Work to complete |
Down to the last line, set down the listing below exactly, apart from its pictures.

Supplied entries |
□ □ □
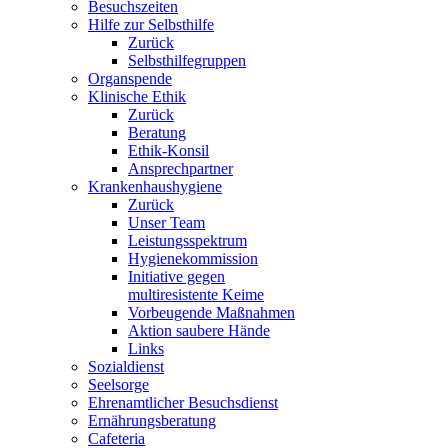
Besuchszeiten
Hilfe zur Selbsthilfe
Zurück
Selbsthilfegruppen
Organspende
Klinische Ethik
Zurück
Beratung
Ethik-Konsil
Ansprechpartner
Krankenhaushygiene
Zurück
Unser Team
Leistungsspektrum
Hygienekommission
Initiative gegen
multiresistente Keime
Vorbeugende Maßnahmen
Aktion saubere Hände
Links
Sozialdienst
Seelsorge
Ehrenamtlicher Besuchsdienst
Ernährungsberatung
Cafeteria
□ □ □
Expected answer |
Besuchszeiten
Hilfe zur Selbsthilfe
Zurück
Selbsthilfegruppen
Organspende
Klinische Ethik
Zurück
Beratung
Ethik-Konsil
Ansprechpartner
Krankenhaushygiene
Zurück
Unser Team
Leistungsspektrum
Hygienekommission
Initiative gegen
multiresistente Keime
Vorbeugende Maßnahmen
Aktion saubere Hände
Links
Sozialdienst
Seelsorge
Ehrenamtlicher Besuchsdienst
Ernährungsberatung
Cafeteria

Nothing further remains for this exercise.